Eat What Is Set before You is a powerful case study evaluating a single church’s current mission strategy and reimagining how it could be more effective in mission in the future. As the title of his book suggests, Hagley—who is a professor of missiology at Pittsburgh Theological Seminary and has a background in pastoral ministry—grounds his research firmly within the life and location of one congregation. The church in focus is a “typical . . . progressive evangelical congregation in a rapidly changing neighborhood in an urban center” (24), pseudonymously named Midtown Baptist Church, but he intends his observations and insights to be helpful in other churches and contexts as well.
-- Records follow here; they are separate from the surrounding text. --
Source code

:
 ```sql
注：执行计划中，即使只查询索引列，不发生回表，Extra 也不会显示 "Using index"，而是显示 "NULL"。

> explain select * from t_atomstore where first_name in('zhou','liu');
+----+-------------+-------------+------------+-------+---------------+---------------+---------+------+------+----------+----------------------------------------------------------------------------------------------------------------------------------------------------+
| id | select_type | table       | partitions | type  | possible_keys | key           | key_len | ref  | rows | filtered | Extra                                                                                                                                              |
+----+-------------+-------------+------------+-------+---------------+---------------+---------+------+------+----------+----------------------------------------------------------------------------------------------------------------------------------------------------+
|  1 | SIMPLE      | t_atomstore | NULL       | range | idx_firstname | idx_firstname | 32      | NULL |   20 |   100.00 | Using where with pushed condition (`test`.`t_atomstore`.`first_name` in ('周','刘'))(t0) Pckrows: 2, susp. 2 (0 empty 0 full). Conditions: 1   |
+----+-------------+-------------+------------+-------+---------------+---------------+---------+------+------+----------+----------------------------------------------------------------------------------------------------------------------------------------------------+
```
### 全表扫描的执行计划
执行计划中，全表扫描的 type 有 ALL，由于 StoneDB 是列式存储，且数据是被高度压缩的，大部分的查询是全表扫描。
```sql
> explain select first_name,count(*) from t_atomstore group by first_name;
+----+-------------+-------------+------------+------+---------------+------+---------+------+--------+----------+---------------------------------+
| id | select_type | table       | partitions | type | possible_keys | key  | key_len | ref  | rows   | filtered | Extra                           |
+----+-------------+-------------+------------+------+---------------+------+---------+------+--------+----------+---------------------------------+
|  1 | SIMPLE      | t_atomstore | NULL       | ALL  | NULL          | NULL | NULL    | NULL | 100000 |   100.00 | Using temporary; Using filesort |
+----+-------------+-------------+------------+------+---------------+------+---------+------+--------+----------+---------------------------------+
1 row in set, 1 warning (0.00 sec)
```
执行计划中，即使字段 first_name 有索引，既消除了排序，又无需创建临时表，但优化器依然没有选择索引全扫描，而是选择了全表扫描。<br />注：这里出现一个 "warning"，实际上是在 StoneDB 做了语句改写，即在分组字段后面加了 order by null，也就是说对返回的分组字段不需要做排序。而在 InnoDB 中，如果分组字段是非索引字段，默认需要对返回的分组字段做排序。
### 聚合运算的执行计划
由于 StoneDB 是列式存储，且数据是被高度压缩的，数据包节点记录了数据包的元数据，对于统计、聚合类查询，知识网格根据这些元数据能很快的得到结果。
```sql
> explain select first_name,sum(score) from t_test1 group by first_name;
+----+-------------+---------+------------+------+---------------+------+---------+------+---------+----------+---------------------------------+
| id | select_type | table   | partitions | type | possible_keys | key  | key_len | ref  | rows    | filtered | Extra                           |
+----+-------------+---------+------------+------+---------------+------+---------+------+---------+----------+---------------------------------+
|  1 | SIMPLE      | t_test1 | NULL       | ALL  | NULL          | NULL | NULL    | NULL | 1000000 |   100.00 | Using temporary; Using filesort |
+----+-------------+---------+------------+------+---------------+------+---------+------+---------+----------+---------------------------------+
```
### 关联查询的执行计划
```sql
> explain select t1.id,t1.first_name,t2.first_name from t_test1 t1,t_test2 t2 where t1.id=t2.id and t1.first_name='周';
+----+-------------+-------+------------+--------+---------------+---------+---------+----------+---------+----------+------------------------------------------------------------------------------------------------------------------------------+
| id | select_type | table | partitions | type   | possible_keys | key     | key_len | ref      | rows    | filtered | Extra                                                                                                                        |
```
Hagley offers a wise critique of the “missionary hero” narrative, on which many Western Christians have been raised. He reminds readers that “the one sent by Jesus to heal and proclaim the good news of the Reign of God will be able to do so only by being dependent upon the gifts and hospitality of others” (14). In light of this “complex symbiosis between congregation and community,” Hagley offers “perduring presence” as a model for truly effective relational mission in a given neighborhood. This is not momentary compassion but “learn[ing] to participate in the suffering-love of God” (23).
Hagley notes frankly that “mission evokes crisis for our faith” by introducing limitations to “agency,” which necessarily prompts a congregation “to rethink and reimagine their life together, learning to be a guest in the neighborhood” (23). The members of Midtown did not choose the particular set of circumstances in which they find themselves, but the congregation is invited to “find [their] place at the table God has set for it in the neighborhood” (24). Hagley suggests that the purpose of congregational mission is not ultimately to change the world but rather to dwell faithfully within it (26). As an outflow of this humbled, observant posture, Hagley ends the book with practical and helpful exercises that can be carried out in any location in which a church finds itself. This is a paradigm-shifting street-level book for congregations seeking to be fruitfully present in their neighborhoods.